Though Tyre is not a very old city, it is not so new as to be denied a few of those associations known as "historical." Tyre had once the honour to be taken by Prince Rupert, and long before that its nucleus had existed as a monk's ferry, by which travellers were rowed across the river to the monastery and posting-house at Sidon. Sometimes of an evening Henry and Mike would think of those far-off times as they looked over the ferry-boat at the long lines of river lights, with their restless heaving reflections; and sometimes they could picture to themselves the green sloping banks of the virgin fields, and hear the priory bell calling to them out of the darkness.
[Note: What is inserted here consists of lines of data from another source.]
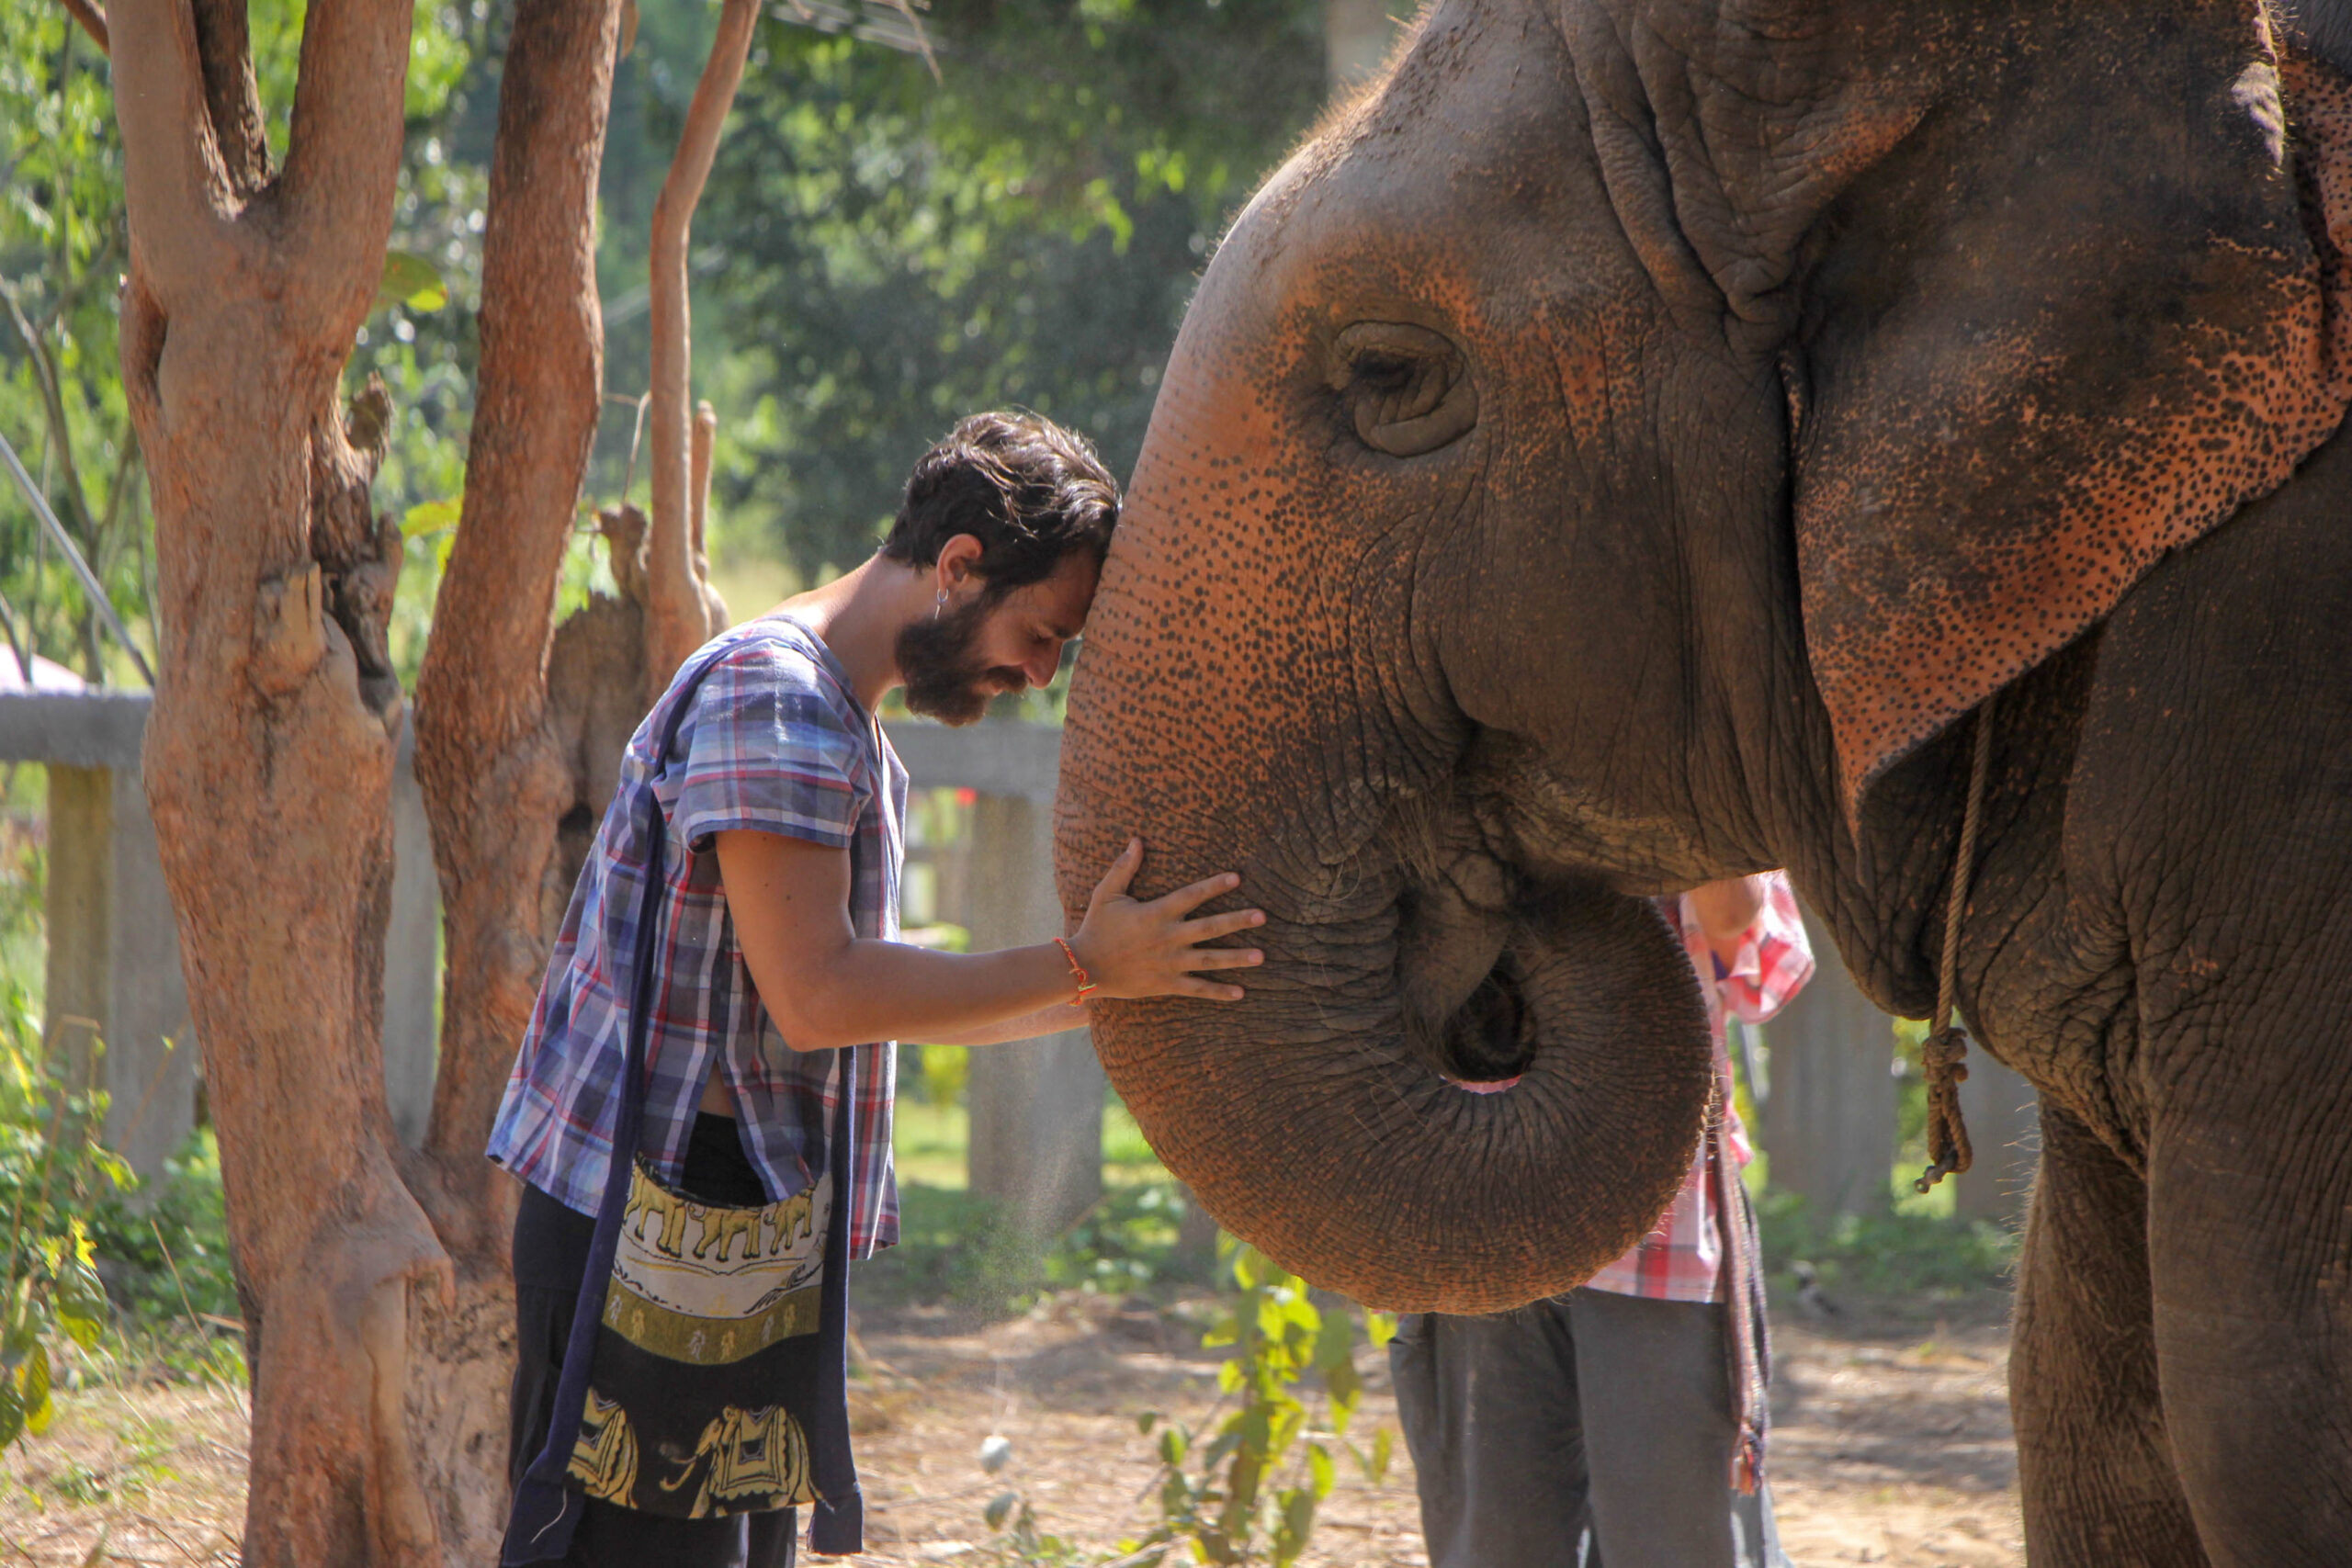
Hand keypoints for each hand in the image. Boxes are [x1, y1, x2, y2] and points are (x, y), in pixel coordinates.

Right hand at [1070, 838, 1264, 1001]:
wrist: (1084, 967)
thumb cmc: (1096, 927)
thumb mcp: (1107, 894)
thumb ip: (1124, 867)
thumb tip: (1137, 840)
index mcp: (1156, 913)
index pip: (1191, 895)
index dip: (1214, 885)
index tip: (1237, 877)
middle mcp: (1167, 938)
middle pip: (1209, 928)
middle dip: (1237, 921)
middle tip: (1263, 916)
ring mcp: (1169, 963)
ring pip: (1209, 960)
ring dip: (1236, 958)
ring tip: (1262, 956)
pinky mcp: (1166, 984)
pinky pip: (1197, 988)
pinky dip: (1219, 992)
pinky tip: (1241, 993)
But such were the faintest of their visions; and they loved the river banks best as they are to-day, with their Egyptian walls and swarming lights and tangled ships.
And whoso should think that that sordid commercial city, given up to all the prose of trade day by day, is not a poet at heart, has never seen her strange smile at evening when the shops are shut, and the offices empty, and the men who know her not gone home. For then across the crowded roofs softly comes a strange sweetness, and deep down among the gloomy wynds of deserted warehouses, still as temples, sudden fairies of sunset dance and dazzle, and touch the grimy walls with soft hands. In lonely back rooms, full of desks and dust, haunted lights of evening stand like splendid apparitions; and sometimes, if you lingered at the top of High Street, beneath the dark old church, and the moon was out on the left of the steeple and the sunset dying on the right, dying beyond the tangled masts and fading from the river, you would forget you were a city clerk, and you would wonder why the world was so beautiful, why the moon was made of pearl, and what it was that called to you out of yonder golden sea; and your heart would fill with a strange gladness, and you would call back to those unearthly voices, "I am yours, yours, all yours!"
Thus would this town of bales and merchants, of office-desks and stools, make poets at evening that she might stone them at noon. For, of course, she would have forgotten it all in the morning; and it were well not to remind her with your dreaming eyes of her last night's softness. She will look back at you with stony misunderstanding, and her new lover Reality will sharply box your ears.
It is no use reminding the Exchange that it looked like a scene from Romeo and Juliet in the moonlight. It dare not admit it. But wait patiently till the evening. Tyre will be yours again with the sunset. She pretends all day that it is the Mayor in the gilded coach and the pursy merchantmen she cares for; but it is really you, a poor shabby poet, she loves all the time, for you only does she wear her gauzy silks at evening!
CHAPTER IX
A PENITENTIARY OF THE MATHEMATICS
Yes, Mike was some day to be another Kean, and Henry was to prove a serious rival to Shakespeare; but, meanwhile, they were clerks in the offices of Tyre.
Of the rigours, and therefore too the truancies and humours of the lot official, Mike was comparatively so comfortably circumstanced as to have little knowledge. His father was the king of a little flourishing prison of desks, and Mike was one of the heirs-apparent. Consequently, his lot, though dull, was seldom bitter; and many mitigations of it were within his privilege. With Henry it was different. He was a humble unit among twenty other slaves, chained to that modern substitute for the galleys, the desk; and, in a wicked bargain, he had contracted to give his life-blood from nine in the morning till six in the evening, for sixty pounds a year, with an occasional "rise," which, after thirty years' service, might end in your having reached a proud annual three hundred for the rest of your maimed and narrowed days.
Henry had come to the office straight from school, at the age of sixteen; and, though classrooms breathe an air sufficiently frigid and suggestive of inhuman interests and unmeaning discipline, the icy air of that office had at first almost taken his breath. The place was so ridiculously serious! There might conceivedly be interests in the world worthy of so abject an absorption, so bleaching an obeisance of the individual; but Henry, with the dews of certain classics still upon him, remembered that anything really Olympian in its importance is always strong enough to smile. It is a lesser strength that must make the muscular effort of severity. True dignities, as often as possible, stand at ease. But here indeed were no true strengths and dignities,--only prison-strengths and prison-dignities. Here the majesties, the occupations, the offences, were alike frivolities, fantastically changed about into solemnities.